Os partidos, “donos” dos espaços político-partidários, tentaram impedir essa renovação, financiando preferencialmente os candidatos à reeleição com o Fundo Partidário, usado para o fortalecimento das cúpulas partidárias. O resultado é que na Câmara Federal teremos 47 por cento só de deputados estreantes, uma revolução que os eleitores forçaram o establishment a aceitar. Menos da metade dos deputados conseguiu se reeleger. O que não quer dizer que o nível da Câmara melhorará. Pela amostra que já temos, com até ator pornô sendo eleito, não é garantida a qualidade da representação.
Jair Bolsonaro influenciou as eleições em todos os Estados, e o eleitorado tirou vários caciques da vida pública, velhas lideranças e seus filhos não foram reeleitos, a despeito do poder político e econômico. Uma conseqüência desse desmanche dos partidos tradicionais é o fracionamento maior da Câmara, que terá 30 partidos representados, em vez dos já exagerados 25 que lá atuam.
As maiores bancadas serão do PT, com 56 deputados e PSL, que de insignificantes 8 deputados, tendo elegido apenas um em 2014, passa a ter 52, e provavelmente aumentará ainda mais com as adesões que os partidos que estão no governo recebem.
O PMDB foi o que mais perdeu cadeiras: caiu de 66 eleitos em 2014 para 34 em 2018. Esta eleição foi uma prova de vitalidade democrática do país, apesar da onda de fake news. Por fim, há o surgimento de uma consciência liberal e antipetista que surpreendeu.
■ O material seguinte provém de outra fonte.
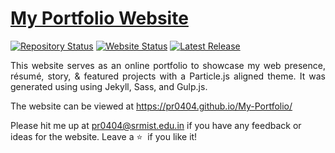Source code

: # <a href="https://people.umass.edu/avsingh" target="_blank">My  Portfolio Website</a>

[![Repository Status](https://img.shields.io/badge/Repository%20Status-Maintained-dark%20green.svg)](https://github.com/AVS1508/My-Alternate-Portfolio-Website/)
[![Website Status](https://img.shields.io/badge/Website%20Status-Online-green)](https://people.umass.edu/avsingh)
[![Latest Release](https://img.shields.io/badge/Latest%20Release-13%20June%202021-yellow.svg)](https://github.com/ParthG26/My-Alternate-Portfolio-Website/commit/master)

 <p align="justify">This website serves as an online portfolio to showcase my web presence, résumé, story, & featured projects with a Particle.js aligned theme. It was generated using using Jekyll, Sass, and Gulp.js.</p>

The website can be viewed at https://pr0404.github.io/My-Portfolio/

Please hit me up at pr0404@srmist.edu.in if you have any feedback or ideas for the website. Leave a :star: &nbsp;if you like it!
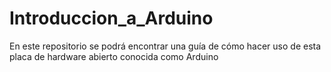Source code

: # Introduccion_a_Arduino
En este repositorio se podrá encontrar una guía de cómo hacer uso de esta placa de hardware abierto conocida como Arduino

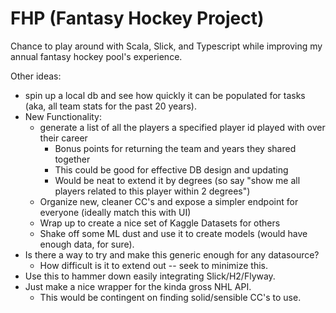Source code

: # FHP (Fantasy Hockey Project)
Chance to play around with Scala, Slick, and Typescript while improving my annual fantasy hockey pool's experience.

Other ideas:
- spin up a local db and see how quickly it can be populated for tasks (aka, all team stats for the past 20 years).
- New Functionality:
    - generate a list of all the players a specified player id played with over their career
        - Bonus points for returning the team and years they shared together
        - This could be good for effective DB design and updating
        - Would be neat to extend it by degrees (so say "show me all players related to this player within 2 degrees")
    - Organize new, cleaner CC's and expose a simpler endpoint for everyone (ideally match this with UI)
    - Wrap up to create a nice set of Kaggle Datasets for others
    - Shake off some ML dust and use it to create models (would have enough data, for sure).
- Is there a way to try and make this generic enough for any datasource?
    - How difficult is it to extend out -- seek to minimize this.
- Use this to hammer down easily integrating Slick/H2/Flyway.
- Just make a nice wrapper for the kinda gross NHL API.
    - This would be contingent on finding solid/sensible CC's to use.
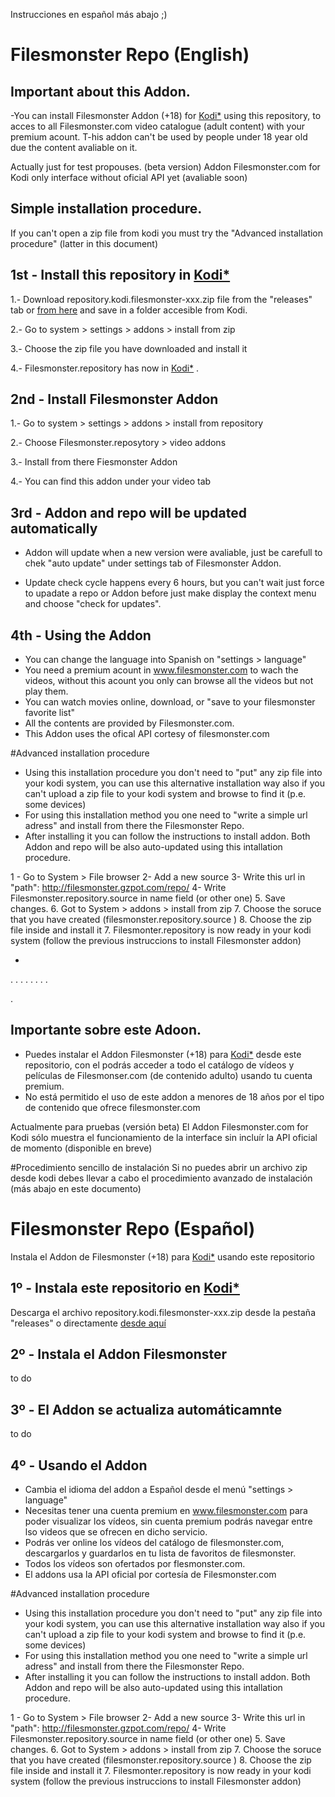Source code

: Instrucciones en español más abajo ;)


# Filesmonster Repo (English)

## Important about this Addon.
-You can install Filesmonster Addon (+18) for [Kodi*](https://kodi.tv/download/) using this repository, to acces to all Filesmonster.com video catalogue (adult content) with your premium acount.
T-his addon can't be used by people under 18 year old due the content avaliable on it.

Actually just for test propouses. (beta version)
Addon Filesmonster.com for Kodi only interface without oficial API yet (avaliable soon)
 

  
## Simple installation procedure.

If you can't open a zip file from kodi you must try the "Advanced installation procedure" (latter in this document)

## 1st - Install this repository in [Kodi*](https://kodi.tv/download/) 
1.- Download repository.kodi.filesmonster-xxx.zip file from the "releases" tab or [from here](https://github.com/spaniard1978/Filesmonster/releases) and save in a folder accesible from Kodi.

2.- Go to system > settings > addons > install from zip

3.- Choose the zip file you have downloaded and install it

4.- Filesmonster.repository has now in [Kodi*](https://kodi.tv/download/) .
  
   

## 2nd - Install Filesmonster Addon

1.- Go to system > settings > addons > install from repository

2.- Choose Filesmonster.reposytory > video addons

3.- Install from there Fiesmonster Addon

4.- You can find this addon under your video tab 
  
  

## 3rd - Addon and repo will be updated automatically

- Addon will update when a new version were avaliable, just be carefull to chek "auto update" under settings tab of Filesmonster Addon.

- Update check cycle happens every 6 hours, but you can't wait just force to upadate a repo or Addon before just make display the context menu and choose "check for updates".

## 4th - Using the Addon
- You can change the language into Spanish on  "settings > language"
- You need a premium acount in www.filesmonster.com to wach the videos, without this acount you only can browse all the videos but not play them.
- You can watch movies online, download, or "save to your filesmonster favorite list"
- All the contents are provided by Filesmonster.com.
- This Addon uses the ofical API cortesy of filesmonster.com


#Advanced installation procedure
- Using this installation procedure you don't need to "put" any zip file into your kodi system, you can use this alternative installation way also if you can't upload a zip file to your kodi system and browse to find it (p.e. some devices)
- For using this installation method you one need to "write a simple url adress" and install from there the Filesmonster Repo.
- After installing it you can follow the instructions to install addon. Both Addon and repo will be also auto-updated using this intallation procedure.

1 - Go to System > File browser
2-  Add a new source
3-  Write this url in "path": http://filesmonster.gzpot.com/repo/
4-  Write Filesmonster.repository.source in name field (or other one)
5.  Save changes.
6.  Got to System > addons > install from zip
7.  Choose the soruce that you have created (filesmonster.repository.source )
8.  Choose the zip file inside and install it
7.  Filesmonter.repository is now ready in your kodi system (follow the previous instruccions to install Filesmonster addon)


- 

.
.
.
.
.
.
.
.
    
.

## Importante sobre este Adoon.
- Puedes instalar el  Addon Filesmonster (+18) para [Kodi*](https://kodi.tv/download/) desde este repositorio, con el podrás acceder a todo el catálogo de vídeos y películas de Filesmonser.com (de contenido adulto) usando tu cuenta premium.
- No está permitido el uso de este addon a menores de 18 años por el tipo de contenido que ofrece filesmonster.com

Actualmente para pruebas (versión beta)
El Addon Filesmonster.com for Kodi sólo muestra el funcionamiento de la  interface sin incluír la API oficial de momento (disponible en breve)
 
 
#Procedimiento sencillo de instalación
Si no puedes abrir un archivo zip desde kodi debes llevar a cabo el procedimiento avanzado de instalación (más abajo en este documento)

# Filesmonster Repo (Español)

Instala el Addon de Filesmonster (+18) para [Kodi*](https://kodi.tv/download/)  usando este repositorio

## 1º - Instala este repositorio en [Kodi*](https://kodi.tv/download/) 

Descarga el archivo repository.kodi.filesmonster-xxx.zip desde la pestaña "releases"  o directamente [desde aquí](https://github.com/spaniard1978/Filesmonster/releases)


## 2º - Instala el Addon Filesmonster
to do

## 3º - El Addon se actualiza automáticamnte
to do

## 4º - Usando el Addon
- Cambia el idioma del addon a Español desde el menú "settings > language"
- Necesitas tener una cuenta premium en www.filesmonster.com para poder visualizar los vídeos, sin cuenta premium podrás navegar entre lso videos que se ofrecen en dicho servicio.
- Podrás ver online los vídeos del catálogo de filesmonster.com, descargarlos y guardarlos en tu lista de favoritos de filesmonster.
- Todos los vídeos son ofertados por flesmonster.com.
- El addons usa la API oficial por cortesía de Filesmonster.com


#Advanced installation procedure
- Using this installation procedure you don't need to "put" any zip file into your kodi system, you can use this alternative installation way also if you can't upload a zip file to your kodi system and browse to find it (p.e. some devices)
- For using this installation method you one need to "write a simple url adress" and install from there the Filesmonster Repo.
- After installing it you can follow the instructions to install addon. Both Addon and repo will be also auto-updated using this intallation procedure.

1 - Go to System > File browser
2-  Add a new source
3-  Write this url in "path": http://filesmonster.gzpot.com/repo/
4-  Write Filesmonster.repository.source in name field (or other one)
5.  Save changes.
6.  Got to System > addons > install from zip
7.  Choose the soruce that you have created (filesmonster.repository.source )
8.  Choose the zip file inside and install it
7.  Filesmonter.repository is now ready in your kodi system (follow the previous instruccions to install Filesmonster addon)
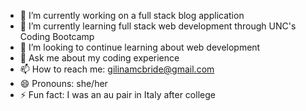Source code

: - 🔭 I’m currently working on a full stack blog application
- 🌱 I’m currently learning full stack web development through UNC's Coding Bootcamp
- 🤔 I’m looking to continue learning about web development 
- 💬 Ask me about my coding experience
- 📫 How to reach me: gilinamcbride@gmail.com
- 😄 Pronouns: she/her
- ⚡ Fun fact: I was an au pair in Italy after college
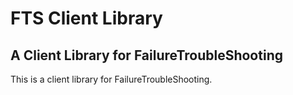 <h1>FTS Client Library</h1>
<h2>A Client Library for FailureTroubleShooting</h2>
<p>This is a client library for FailureTroubleShooting.</p>
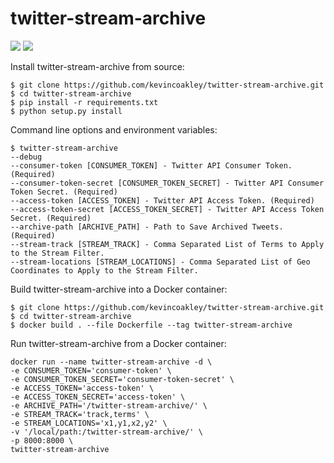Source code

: # twitter-stream-archive

![](https://github.com/kevincoakley/twitter-stream-archive/workflows/Python%20package/badge.svg)
![](https://github.com/kevincoakley/twitter-stream-archive/workflows/Docker%20Image%20CI/badge.svg)

Install twitter-stream-archive from source:

    $ git clone https://github.com/kevincoakley/twitter-stream-archive.git
    $ cd twitter-stream-archive
    $ pip install -r requirements.txt
    $ python setup.py install
    
Command line options and environment variables:

    $ twitter-stream-archive
    --debug
    --consumer-token [CONSUMER_TOKEN] - Twitter API Consumer Token. (Required)
    --consumer-token-secret [CONSUMER_TOKEN_SECRET] - Twitter API Consumer Token Secret. (Required)
    --access-token [ACCESS_TOKEN] - Twitter API Access Token. (Required)
    --access-token-secret [ACCESS_TOKEN_SECRET] - Twitter API Access Token Secret. (Required)
    --archive-path [ARCHIVE_PATH] - Path to Save Archived Tweets. (Required)
    --stream-track [STREAM_TRACK] - Comma Separated List of Terms to Apply to the Stream Filter.
    --stream-locations [STREAM_LOCATIONS] - Comma Separated List of Geo Coordinates to Apply to the Stream Filter.
    
Build twitter-stream-archive into a Docker container:

    $ git clone https://github.com/kevincoakley/twitter-stream-archive.git
    $ cd twitter-stream-archive
    $ docker build . --file Dockerfile --tag twitter-stream-archive
    
Run twitter-stream-archive from a Docker container:

    docker run --name twitter-stream-archive -d \
    -e CONSUMER_TOKEN='consumer-token' \
    -e CONSUMER_TOKEN_SECRET='consumer-token-secret' \
    -e ACCESS_TOKEN='access-token' \
    -e ACCESS_TOKEN_SECRET='access-token' \
    -e ARCHIVE_PATH='/twitter-stream-archive/' \
    -e STREAM_TRACK='track,terms' \
    -e STREAM_LOCATIONS='x1,y1,x2,y2' \
    -v '/local/path:/twitter-stream-archive/' \
    -p 8000:8000 \
    twitter-stream-archive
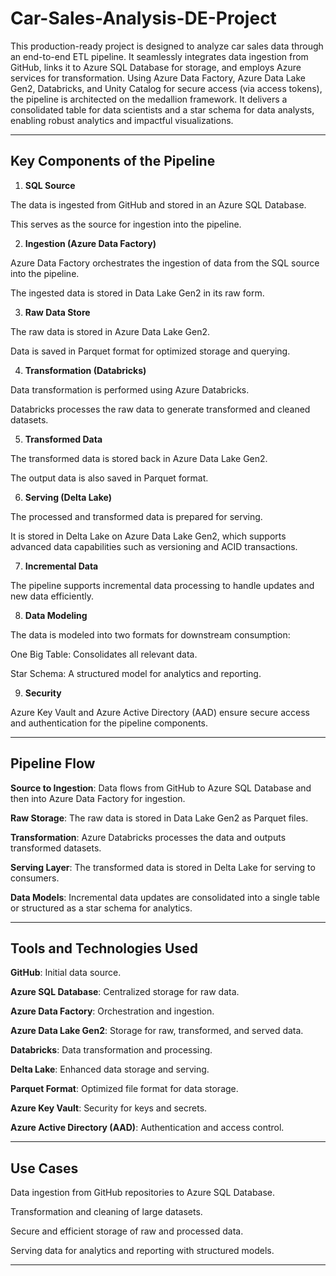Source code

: # Car-Sales-Analysis-DE-Project

This production-ready project is designed to analyze car sales data through an end-to-end ETL pipeline. It seamlessly integrates data ingestion from GitHub, links it to Azure SQL Database for storage, and employs Azure services for transformation. Using Azure Data Factory, Azure Data Lake Gen2, Databricks, and Unity Catalog for secure access (via access tokens), the pipeline is architected on the medallion framework. It delivers a consolidated table for data scientists and a star schema for data analysts, enabling robust analytics and impactful visualizations.

---

## Key Components of the Pipeline

1. **SQL Source**

The data is ingested from GitHub and stored in an Azure SQL Database.

This serves as the source for ingestion into the pipeline.

2. **Ingestion (Azure Data Factory)**

Azure Data Factory orchestrates the ingestion of data from the SQL source into the pipeline.

The ingested data is stored in Data Lake Gen2 in its raw form.

3. **Raw Data Store**

The raw data is stored in Azure Data Lake Gen2.

Data is saved in Parquet format for optimized storage and querying.

4. **Transformation (Databricks)**

Data transformation is performed using Azure Databricks.

Databricks processes the raw data to generate transformed and cleaned datasets.

5. **Transformed Data**

The transformed data is stored back in Azure Data Lake Gen2.

The output data is also saved in Parquet format.

6. **Serving (Delta Lake)**

The processed and transformed data is prepared for serving.

It is stored in Delta Lake on Azure Data Lake Gen2, which supports advanced data capabilities such as versioning and ACID transactions.

7. **Incremental Data**

The pipeline supports incremental data processing to handle updates and new data efficiently.

8. **Data Modeling**

The data is modeled into two formats for downstream consumption:

One Big Table: Consolidates all relevant data.

Star Schema: A structured model for analytics and reporting.

9. **Security**

Azure Key Vault and Azure Active Directory (AAD) ensure secure access and authentication for the pipeline components.

---

## Pipeline Flow

**Source to Ingestion**: Data flows from GitHub to Azure SQL Database and then into Azure Data Factory for ingestion.

**Raw Storage**: The raw data is stored in Data Lake Gen2 as Parquet files.

**Transformation**: Azure Databricks processes the data and outputs transformed datasets.

**Serving Layer**: The transformed data is stored in Delta Lake for serving to consumers.

**Data Models**: Incremental data updates are consolidated into a single table or structured as a star schema for analytics.

---

## Tools and Technologies Used

**GitHub**: Initial data source.

**Azure SQL Database**: Centralized storage for raw data.

**Azure Data Factory**: Orchestration and ingestion.

**Azure Data Lake Gen2**: Storage for raw, transformed, and served data.

**Databricks**: Data transformation and processing.

**Delta Lake**: Enhanced data storage and serving.

**Parquet Format**: Optimized file format for data storage.

**Azure Key Vault**: Security for keys and secrets.

**Azure Active Directory (AAD)**: Authentication and access control.

---

## Use Cases

Data ingestion from GitHub repositories to Azure SQL Database.

Transformation and cleaning of large datasets.

Secure and efficient storage of raw and processed data.

Serving data for analytics and reporting with structured models.

---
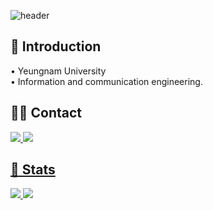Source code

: ![header](https://capsule-render.vercel.app/api?type=waving&color=gradient&height=300&section=header&text=I'm%20Gwanu.&fontSize=80)

## 👋 Introduction
• Yeungnam University<br />
• Information and communication engineering.

## 🧑‍💻 Contact
<a href="https://www.instagram.com/yg_w00?igsh=czFha2p5c25wbjkw"> <img src="https://img.shields.io/badge/Instagram-E4405F?style=for-the-badge&logo=Instagram&logoColor=white&link=https://www.instagram.com/yg_w00?igsh=czFha2p5c25wbjkw">
<a href=mailto:seg.decoder@gmail.com> <img src="https://img.shields.io/badge/Gmail-EA4335?style=for-the-badge&logo=Gmail&logoColor=white&link=mailto:seg.decoder@gmail.com">

## 🏅 Stats
<img src="https://github-readme-stats.vercel.app/api?username=segment-decoder&bg_color=60,ff8585,c061ff&title_color=000000&text_color=000000"
         /> <img src="https://github-readme-stats.vercel.app/api/top-langs/?username=segment-decoder&layout=compact&bg_color=60,ff8585,c061ff&title_color=000000&text_color=000000"/>

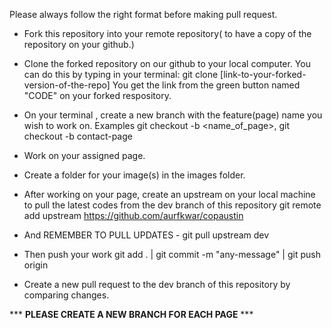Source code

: 

Please always follow the right format before making pull request.

   - Fork this repository into your remote repository( to have a copy of the repository on your github.)

   - Clone the forked repository on our github to your local computer. You can do this by typing in your terminal: git clone [link-to-your-forked-version-of-the-repo] You get the link from the green button named "CODE" on your forked respository.

   - On your terminal , create a new branch with the feature(page) name you wish to work on. Examples git checkout -b <name_of_page>, git checkout -b contact-page

   - Work on your assigned page.

   - Create a folder for your image(s) in the images folder.

   - After working on your page, create an upstream on your local machine to pull the latest codes from the dev branch of this repository git remote add upstream https://github.com/aurfkwar/copaustin

   - And REMEMBER TO PULL UPDATES - git pull upstream dev

   - Then push your work git add . | git commit -m "any-message" | git push origin <your-branch-name>

   - Create a new pull request to the dev branch of this repository by comparing changes.
   
 *** **PLEASE CREATE A NEW BRANCH FOR EACH PAGE** ***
O plebiscito foi não só em relação ao impeachment da Dilma, mas também em relação à prisão do Lula e à atuação da Lava-jato. Dos inúmeros significados desta eleição, um deles, por seu simbolismo, chama especial atenção: a ex-presidente Dilma teve a sua candidatura ao Senado recusada pelos eleitores mineiros, que tiraram-lhe os poderes políticos que foram mantidos por uma interpretação fajuta da Constituição avalizada pelo presidente do Supremo Tribunal Federal, ministro Ricardo Lewandowski. E a advogada Janaína Paschoal, co-autora do pedido de impeachment, foi a deputada mais votada da história.
De forma clara e plebiscitária, a tese do golpe foi rechaçada. O povo chancelou o impeachment da Dilma e enterrou a narrativa do golpe.